李长天定睛一看,发现少年偷的,是用油纸包起来的糖糕,俩人这般拉扯,糖糕一个劲地掉渣。
男子抢走糖糕,怒骂:「我就算拿去餵狗,也不会便宜给你这个小偷的。」说完,带着人离开了。
李长天挠挠头,转过身,在少年面前蹲下:「还好吗?要不要去医馆?偷东西是不对的,明白吗?你父母呢?」
李长天正准备语重心长、苦口婆心地劝这名少年迷途知返的时候,少年一言不发地站起身,根本不理李长天,踉踉跄跄地走了。
「咦?等等……」李长天这才发现少年衣衫褴褛,他犹豫了一下,还是追了上去。
李长天不拦少年,也不搭话,就不远不近地跟在他身后,默默地跟了一路,跟到一座破庙前。
少年一瘸一拐地走进破庙里,木樑坍塌,佛台落尘,杂草铺地,破庙里不漏风的地方,横七竖八地躺着几个穿着破烂的人,有老有少,看起来是不知为何流亡此地的。
少年走到破庙的一处角落,角落里躺着一个正在咳嗽的年幼女孩,她明显生了病,小脸烧得通红,气息紊乱,旁边有位年长的妇人正在照看她,妇人见少年来了,嘆了口气。

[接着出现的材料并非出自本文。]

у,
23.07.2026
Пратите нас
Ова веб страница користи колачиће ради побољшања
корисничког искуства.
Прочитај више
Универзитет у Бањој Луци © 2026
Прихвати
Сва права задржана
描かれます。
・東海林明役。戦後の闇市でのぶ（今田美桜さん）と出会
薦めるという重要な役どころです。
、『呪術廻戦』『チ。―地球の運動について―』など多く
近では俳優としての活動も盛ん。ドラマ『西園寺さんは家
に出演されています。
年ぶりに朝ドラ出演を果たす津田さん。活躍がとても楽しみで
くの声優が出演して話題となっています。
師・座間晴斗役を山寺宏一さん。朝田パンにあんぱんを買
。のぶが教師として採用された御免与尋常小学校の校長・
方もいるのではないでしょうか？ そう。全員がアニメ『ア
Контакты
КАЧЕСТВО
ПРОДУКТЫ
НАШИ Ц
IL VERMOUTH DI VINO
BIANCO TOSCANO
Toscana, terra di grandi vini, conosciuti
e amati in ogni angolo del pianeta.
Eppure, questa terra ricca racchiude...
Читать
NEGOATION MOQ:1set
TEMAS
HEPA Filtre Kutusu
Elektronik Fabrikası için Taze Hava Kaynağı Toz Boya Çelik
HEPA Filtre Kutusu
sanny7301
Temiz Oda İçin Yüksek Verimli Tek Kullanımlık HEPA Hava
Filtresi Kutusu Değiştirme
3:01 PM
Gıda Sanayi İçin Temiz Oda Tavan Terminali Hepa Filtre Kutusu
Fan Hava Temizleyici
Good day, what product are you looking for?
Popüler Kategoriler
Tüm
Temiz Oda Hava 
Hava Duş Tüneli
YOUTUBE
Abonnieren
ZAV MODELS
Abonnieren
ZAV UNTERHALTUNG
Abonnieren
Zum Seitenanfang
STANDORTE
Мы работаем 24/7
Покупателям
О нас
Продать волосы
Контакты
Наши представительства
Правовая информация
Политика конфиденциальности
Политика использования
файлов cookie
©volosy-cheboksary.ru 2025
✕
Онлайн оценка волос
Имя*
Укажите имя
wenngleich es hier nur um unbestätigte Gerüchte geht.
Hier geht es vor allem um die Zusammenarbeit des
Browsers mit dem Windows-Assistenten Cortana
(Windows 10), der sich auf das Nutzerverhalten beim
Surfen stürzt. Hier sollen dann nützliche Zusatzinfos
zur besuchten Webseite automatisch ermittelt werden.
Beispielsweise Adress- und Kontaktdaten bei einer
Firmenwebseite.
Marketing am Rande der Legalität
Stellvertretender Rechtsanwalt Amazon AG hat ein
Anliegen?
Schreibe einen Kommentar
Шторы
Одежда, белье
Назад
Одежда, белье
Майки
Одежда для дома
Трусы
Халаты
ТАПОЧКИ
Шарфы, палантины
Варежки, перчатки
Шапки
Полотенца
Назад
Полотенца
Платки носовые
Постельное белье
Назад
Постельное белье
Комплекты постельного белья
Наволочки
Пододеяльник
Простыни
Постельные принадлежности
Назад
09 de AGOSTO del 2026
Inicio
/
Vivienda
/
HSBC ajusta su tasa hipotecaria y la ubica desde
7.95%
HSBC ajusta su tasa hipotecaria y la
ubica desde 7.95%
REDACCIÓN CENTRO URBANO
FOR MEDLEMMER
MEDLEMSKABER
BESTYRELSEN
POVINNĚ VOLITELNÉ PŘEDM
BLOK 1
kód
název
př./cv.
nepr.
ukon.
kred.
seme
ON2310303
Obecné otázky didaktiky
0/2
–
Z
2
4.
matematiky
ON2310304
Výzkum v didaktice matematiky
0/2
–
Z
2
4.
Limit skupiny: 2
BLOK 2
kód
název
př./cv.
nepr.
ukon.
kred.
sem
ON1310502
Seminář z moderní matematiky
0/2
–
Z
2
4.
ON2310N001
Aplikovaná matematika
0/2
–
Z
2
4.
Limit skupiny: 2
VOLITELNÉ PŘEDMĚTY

少年见了,眼睛蓦地红了,上前摸摸女孩的额头:「遥遥,撑住,哥哥明天一定给你带糖糕。」
破庙外,透过破窗看见一切的李长天沉默半晌,伸手摸了摸自己空荡荡的兜。
他想了想,回到客栈。
客栈里,老闆正站在柜檯后,噼里啪啦地打着算盘。
李长天走过去,笑眯眯地说:「老闆,和您商量件事呗。」
老闆抬头,搓手和气地笑道:「客官您说。」
「房间我不住了,能不能把银子退给我?」李长天问。
老闆也是爽快人:「可以的,客官。」说着就去拿银子。
「对了,还有一件事……老闆啊……」李长天厚着脸皮继续和老闆商量,「可否,将柴房借我住一宿?」
李长天拿了银子,回到破庙,不顾他人的疑惑询问,一言不发地走到少年面前。
少年正抱着生病的女孩,给她餵水喝,见李长天站在眼前,还以为他是来抓自己报官的,手一抖,差点把水泼了。
「你,来。」李长天指了指破庙外面。
少年也没争辩,放下破碗,低着头跟着李长天走出破庙。
破庙外,银月高悬,秋风瑟瑟。
李长天将银子塞进少年怀里:「给,拿去给你妹妹买药,千万别拿去买糖糕,发烧少吃糖,听见了吗?」
少年蓦地瞪大眼睛,然后给李长天跪下了:「恩公!」
李长天半跪在少年眼前,单手扶住少年的肩膀,跟他平视:「既然你喊我一声恩公,我就说你几句,任何擅自取走他人财产的行为,都是违反社会道德规范的,你有手有脚的,就不能用劈柴、挑水去换一块糖糕吗?非得做这种丢人的事?」
少年眼睛慢慢红了,他抿紧嘴巴,什么话也说不出来,随后给李长天磕了一个头。
李长天眼疾手快,手掌抚在少年额头上,阻下了他脑袋碰地:「受不住,别磕了,回去照顾你妹妹吧,我现在也是吃别人的喝别人的,就这点银子,没能帮上太多,你以后不偷了就行。」
「不偷了。」少年咬牙,笃定地说。
李长天笑了,他长长地吁了口气:「好。」
夜深人静时,燕殊回到了客栈。
由于时辰不早,城镇里的药铺大多都已闭门,燕殊寻遍整个城镇,好不容易才将药买了回来。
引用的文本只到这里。